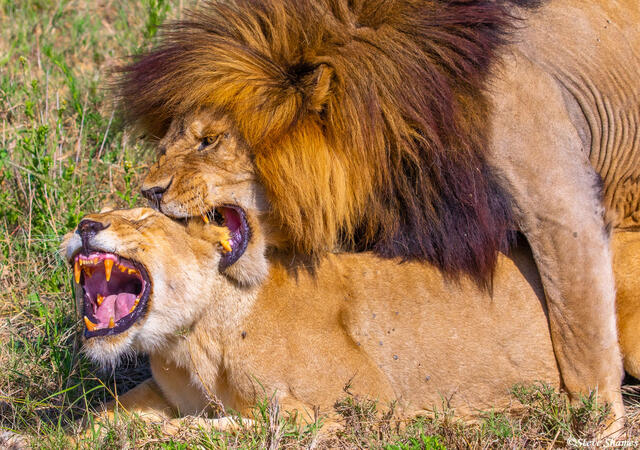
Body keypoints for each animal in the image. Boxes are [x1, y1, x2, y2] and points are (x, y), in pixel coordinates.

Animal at [62, 207, 640, 436]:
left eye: (141, 219)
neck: (192, 343)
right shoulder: (163, 388)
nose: (85, 225)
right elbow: (102, 417)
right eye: (99, 213)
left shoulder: (345, 409)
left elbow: (226, 428)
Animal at [117, 0, 640, 429]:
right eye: (164, 147)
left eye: (210, 141)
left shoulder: (559, 201)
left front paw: (596, 427)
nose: (149, 191)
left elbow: (581, 339)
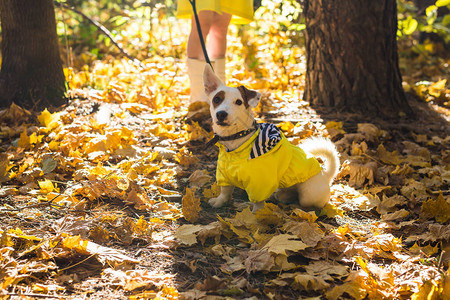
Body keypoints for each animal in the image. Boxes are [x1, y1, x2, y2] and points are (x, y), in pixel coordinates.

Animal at [202, 64, 340, 212]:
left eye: (238, 102)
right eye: (217, 99)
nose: (221, 114)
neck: (235, 142)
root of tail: (326, 175)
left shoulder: (260, 183)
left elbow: (258, 203)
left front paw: (256, 214)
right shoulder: (224, 174)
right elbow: (225, 191)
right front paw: (219, 201)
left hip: (308, 195)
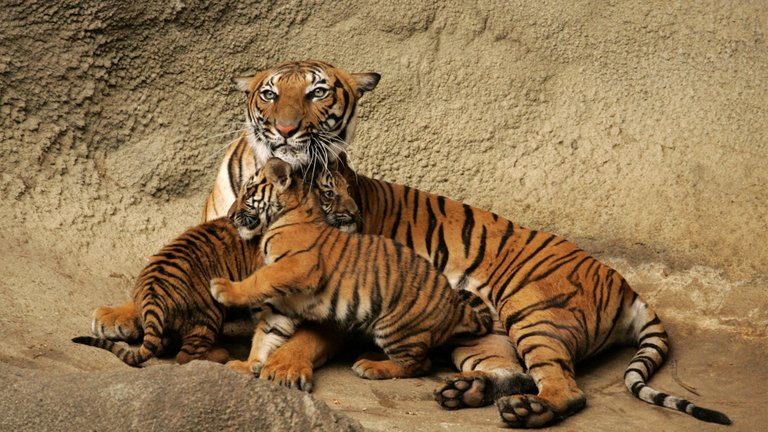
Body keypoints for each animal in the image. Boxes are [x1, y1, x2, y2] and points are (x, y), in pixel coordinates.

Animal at [72, 169, 360, 368]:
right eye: (329, 193)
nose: (353, 213)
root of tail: (154, 293)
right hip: (208, 314)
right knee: (185, 356)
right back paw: (219, 354)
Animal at [210, 158, 496, 378]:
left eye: (248, 192)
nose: (230, 215)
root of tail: (455, 305)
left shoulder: (297, 265)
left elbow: (260, 279)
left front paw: (223, 289)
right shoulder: (284, 302)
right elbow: (266, 334)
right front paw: (247, 365)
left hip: (395, 327)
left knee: (419, 364)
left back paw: (372, 367)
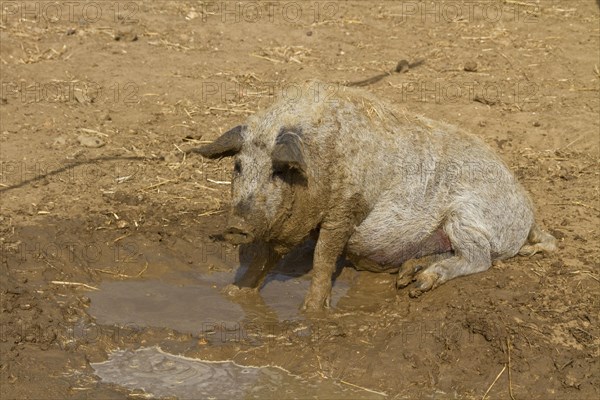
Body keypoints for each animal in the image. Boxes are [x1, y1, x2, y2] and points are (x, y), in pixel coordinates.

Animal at [195, 82, 556, 312]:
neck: (322, 159)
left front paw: (311, 312)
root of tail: (530, 214)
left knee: (479, 259)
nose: (236, 227)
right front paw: (233, 294)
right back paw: (407, 276)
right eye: (238, 166)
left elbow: (323, 257)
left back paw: (420, 285)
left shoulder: (345, 208)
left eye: (277, 171)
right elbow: (264, 257)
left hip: (466, 217)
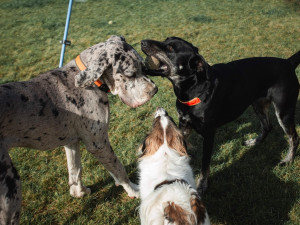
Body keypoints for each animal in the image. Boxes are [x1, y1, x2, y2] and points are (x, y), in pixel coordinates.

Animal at [0, 35, 158, 225]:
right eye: (130, 74)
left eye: (143, 67)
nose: (155, 90)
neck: (89, 83)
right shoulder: (98, 143)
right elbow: (118, 168)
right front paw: (133, 190)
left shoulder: (72, 142)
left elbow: (75, 169)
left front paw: (78, 192)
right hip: (11, 184)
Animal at [141, 36, 300, 192]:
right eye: (165, 40)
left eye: (170, 48)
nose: (142, 42)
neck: (194, 89)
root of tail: (288, 63)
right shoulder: (184, 125)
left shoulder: (209, 134)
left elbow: (205, 164)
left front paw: (202, 184)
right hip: (258, 104)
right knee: (267, 126)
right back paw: (254, 142)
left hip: (284, 111)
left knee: (294, 137)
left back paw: (288, 160)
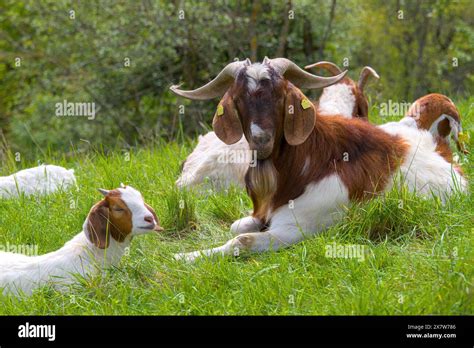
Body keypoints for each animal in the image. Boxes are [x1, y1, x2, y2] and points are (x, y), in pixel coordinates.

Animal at [170, 57, 466, 262]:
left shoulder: (296, 229)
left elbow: (240, 240)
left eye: (281, 96)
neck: (306, 166)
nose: (261, 139)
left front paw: (184, 257)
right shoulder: (263, 212)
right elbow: (236, 226)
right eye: (239, 99)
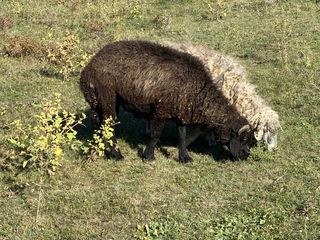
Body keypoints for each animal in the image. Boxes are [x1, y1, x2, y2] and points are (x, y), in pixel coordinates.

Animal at [79, 40, 252, 162]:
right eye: (243, 138)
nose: (247, 154)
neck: (198, 92)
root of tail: (88, 67)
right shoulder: (161, 111)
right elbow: (156, 135)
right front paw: (148, 155)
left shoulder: (181, 113)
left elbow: (181, 136)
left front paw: (184, 158)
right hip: (106, 96)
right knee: (108, 125)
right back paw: (116, 154)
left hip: (104, 102)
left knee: (101, 125)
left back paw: (101, 149)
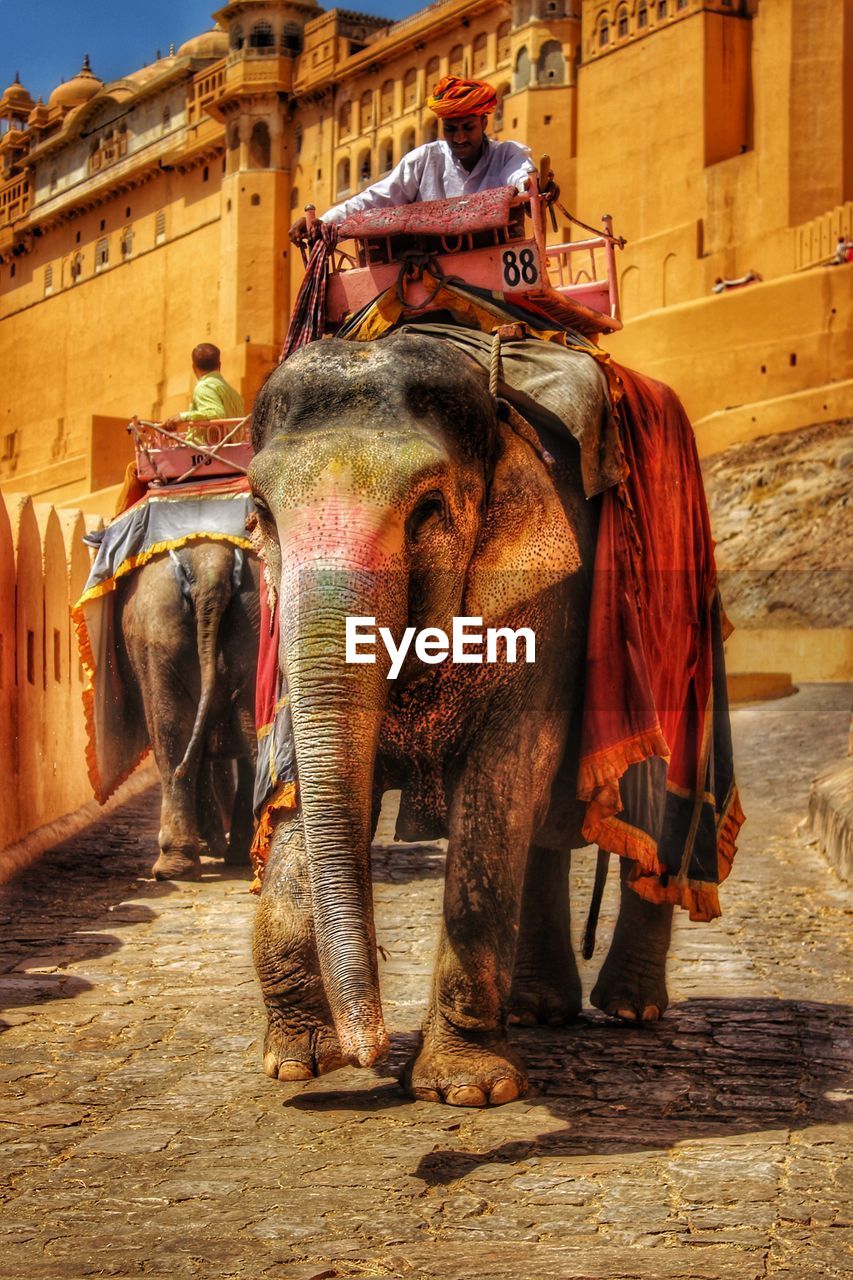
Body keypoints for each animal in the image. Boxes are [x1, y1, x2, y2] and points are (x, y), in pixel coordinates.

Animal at [244, 335, 671, 1105]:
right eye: (260, 510)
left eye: (428, 508)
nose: (368, 1054)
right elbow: (304, 785)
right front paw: (297, 1062)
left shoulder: (544, 606)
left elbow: (503, 777)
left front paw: (469, 1089)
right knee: (546, 831)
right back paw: (538, 1011)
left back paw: (631, 1010)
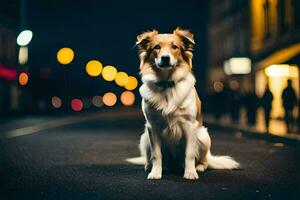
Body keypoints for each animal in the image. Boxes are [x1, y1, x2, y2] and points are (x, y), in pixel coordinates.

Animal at [136, 28, 239, 180]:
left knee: (204, 160)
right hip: (144, 137)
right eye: (157, 47)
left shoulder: (190, 125)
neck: (167, 84)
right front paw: (155, 172)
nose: (165, 58)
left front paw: (190, 173)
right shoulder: (152, 126)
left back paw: (199, 167)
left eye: (174, 47)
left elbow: (189, 154)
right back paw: (151, 166)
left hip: (203, 136)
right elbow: (156, 154)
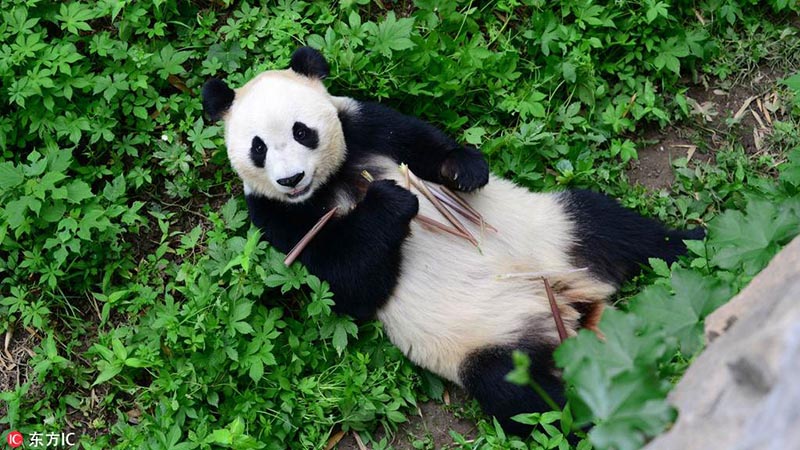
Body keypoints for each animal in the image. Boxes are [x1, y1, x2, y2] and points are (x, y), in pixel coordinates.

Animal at [202, 47, 703, 435]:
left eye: (302, 130)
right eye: (258, 147)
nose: (291, 179)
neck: (333, 183)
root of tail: (575, 306)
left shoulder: (364, 126)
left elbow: (422, 142)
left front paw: (463, 170)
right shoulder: (279, 220)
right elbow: (349, 283)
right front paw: (391, 202)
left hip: (556, 229)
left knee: (622, 229)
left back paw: (697, 244)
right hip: (493, 337)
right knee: (522, 394)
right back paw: (606, 415)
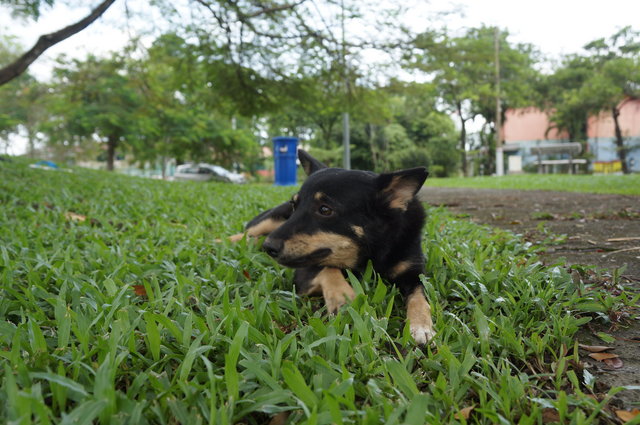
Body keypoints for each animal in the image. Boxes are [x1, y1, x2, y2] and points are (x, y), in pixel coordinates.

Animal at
--------------------------------------------------
WHAT THIS TASK INVOLVES :: In the data above, find the line containing "left elbow: (581, 339)" and the line containing "nose: (353, 213)". Copy exactly the stretch from the first through the second, both included, leaving out any picture.

WORKED SOLUTION ::
left elbow: (581, 339)
Body keypoints for each animal in the image. Boxes are [x1, y1, x2, y2] and points are (x, y), in pixel coordinates.

Animal at [202, 64, 340, 212]:
left eye: (238, 102)
right eye: (217, 99)
nose: (221, 114)
neck: (235, 142)
root of tail: (326, 175)
left shoulder: (260, 183)
left elbow: (258, 203)
left front paw: (256, 214)
right shoulder: (224, 174)
right elbow: (225, 191)
right front paw: (219, 201)
left hip: (308, 195)
Body keypoints for each animal in the image. Boxes are [x1, y1, x2, y2] and points are (x, y), in pixel coordinates.

Animal at [72, 169, 360, 368]:
right eye: (329, 193)
nose: (353, 213)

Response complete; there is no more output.